Ásia revive sinais da crise de 1997, mas HSBC vê risco diferente com IA
Alta dos Treasuries, fraqueza do iene e euforia com tecnologia reacendem paralelo com crise de 1997

O mercado financeiro asiático apresenta alguns sinais que remetem ao período que antecedeu a crise financeira de 1997, mas o risco para a região hoje é diferente e, de acordo com uma nota do HSBC, está mais ligado à demanda por tecnologia do que à fragilidade financeira.
A avaliação foi feita pelo economista-chefe do HSBC, Frederick Neumann. Ele aponta a alta dos juros dos títulos do Tesouro americano (Treasuries, em inglês), a desvalorização do iene e o forte otimismo em torno do setor de tecnologia como semelhanças entre os dois períodos.
Na crise de 1997, no entanto, a combinação desses fatores contribuiu para um ambiente de estresse nos mercados asiáticos, marcado porfuga de capitais, colapsos cambiais e falências bancárias, que acabaram levando diversas economias da região à recessão.
Juros americanos voltam ao radar
Um dos pontos destacados por Neumann é o nível dos rendimentos dos Treasuries de longo prazo. Antes da crise de 1997, o rendimento do título americano de dez anos saiu de cerca de 5% em outubro de 1993 para 8% em novembro de 1994. Mesmo em abril de 1997, estava perto de 7%.

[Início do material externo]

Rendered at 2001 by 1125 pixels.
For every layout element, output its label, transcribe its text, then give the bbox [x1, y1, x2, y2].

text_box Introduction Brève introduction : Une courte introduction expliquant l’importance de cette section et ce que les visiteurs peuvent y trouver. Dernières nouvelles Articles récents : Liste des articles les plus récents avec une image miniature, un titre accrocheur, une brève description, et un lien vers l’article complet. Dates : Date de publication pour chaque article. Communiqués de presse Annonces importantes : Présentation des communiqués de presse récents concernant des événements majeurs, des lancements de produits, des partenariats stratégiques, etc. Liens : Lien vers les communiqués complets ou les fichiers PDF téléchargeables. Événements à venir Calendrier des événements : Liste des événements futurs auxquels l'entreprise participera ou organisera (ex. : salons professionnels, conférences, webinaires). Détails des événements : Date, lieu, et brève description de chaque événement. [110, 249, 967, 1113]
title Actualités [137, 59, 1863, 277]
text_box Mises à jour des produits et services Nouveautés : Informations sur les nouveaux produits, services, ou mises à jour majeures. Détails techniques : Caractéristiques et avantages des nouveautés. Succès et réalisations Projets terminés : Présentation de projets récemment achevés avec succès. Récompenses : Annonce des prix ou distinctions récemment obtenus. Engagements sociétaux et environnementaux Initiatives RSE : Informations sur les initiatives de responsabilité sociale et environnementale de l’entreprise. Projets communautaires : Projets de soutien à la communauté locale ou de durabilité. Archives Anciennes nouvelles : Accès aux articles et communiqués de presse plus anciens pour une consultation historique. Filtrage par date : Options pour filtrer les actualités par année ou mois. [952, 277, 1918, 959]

Já no movimento atual, o rendimento do Treasury de dez anos saiu da mínima de 0,5%, em agosto de 2020, para cerca de 4,79% no início da terça-feira, 1º. Apenas neste ano, a alta foi de, aproximadamente, 80 pontos-base, partindo de 3,9% em fevereiro.
No mês passado, o Tesouro americano também anunciou que concentrará recompras de títulos na faixa de vencimentos entre dez e 30 anos. O governo pretende ao menos dobrar o tamanho máximo dessas operações, de US$ 2 bilhões para pelo menos US$ 4 bilhões.
Iene é outro ponto de atenção
A trajetória da moeda japonesa também guarda semelhanças com o período anterior à crise. Em abril de 1995, o iene era negociado perto de 80 por dólar. Dois anos depois, em abril de 1997, havia chegado a 130 por dólar, uma desvalorização de aproximadamente 55%.
No ciclo atual, a moeda japonesa caiu 57%, saindo de uma mínima próxima de 103 por dólar em janeiro de 2021 para uma máxima de 163 em julho. Depois de uma intervenção conjunta de Washington e Tóquio, o iene se fortaleceu e atualmente está em torno de 160 por dólar.
O mercado, agora, avalia a possibilidade de uma nova intervenção para conter a fraqueza da moeda.
O paralelo com a tecnologia
Na década de 1990, a expansão da internet alimentava expectativas elevadas em relação ao setor às vésperas da crise asiática. Em 2026, Neumann vê um fenômeno semelhante no boom da inteligência artificial (IA), que vem impulsionando o otimismo dos mercados.
Para o HSBC, o principal risco agora está na dependência da Ásia do boom de hardware ligado à IA nos Estados Unidos. As exportações de eletrônicos relacionadas à IA têm sustentado o crescimento de países como Coreia do Sul, Japão, Taiwan e Singapura.
"Em vez de uma vulnerabilidade financeira, como na década de 1990, a Ásia agora enfrenta uma vulnerabilidade de demanda", esclareceu o especialista, em dados divulgados pela CNBC.
A preocupação é, assim, que uma eventual alta dos rendimentos dos Treasuries e dos custos de financiamento nos EUA reduza o ritmo do boom da IA. Ao mesmo tempo, uma nova turbulência provocada pelo iene poderia afetar os mercados globais de financiamento.
Há diferenças entre os períodos de crise
Na década de 1990, a maioria das economias asiáticas era importadora de capital e recebia mais investimentos do exterior do que aplicava fora, mantendo níveis de poupança insuficientes para financiar seus compromissos de gastos.
O aumento do custo de financiamento em dólar e a instabilidade do iene ajudaram a desencadear o estresse financeiro.
Só que hoje a situação é diferente, porque as economias asiáticas são, em sua maioria, exportadoras de capital, o que reduz as fontes de pressão sobre os juros e o iene.
Por isso, segundo Neumann, uma eventual desaceleração teria mais chances de ocorrer pelo enfraquecimento da demanda por produtos asiáticos ligados à IA do que por uma crise financeira como a de 1997.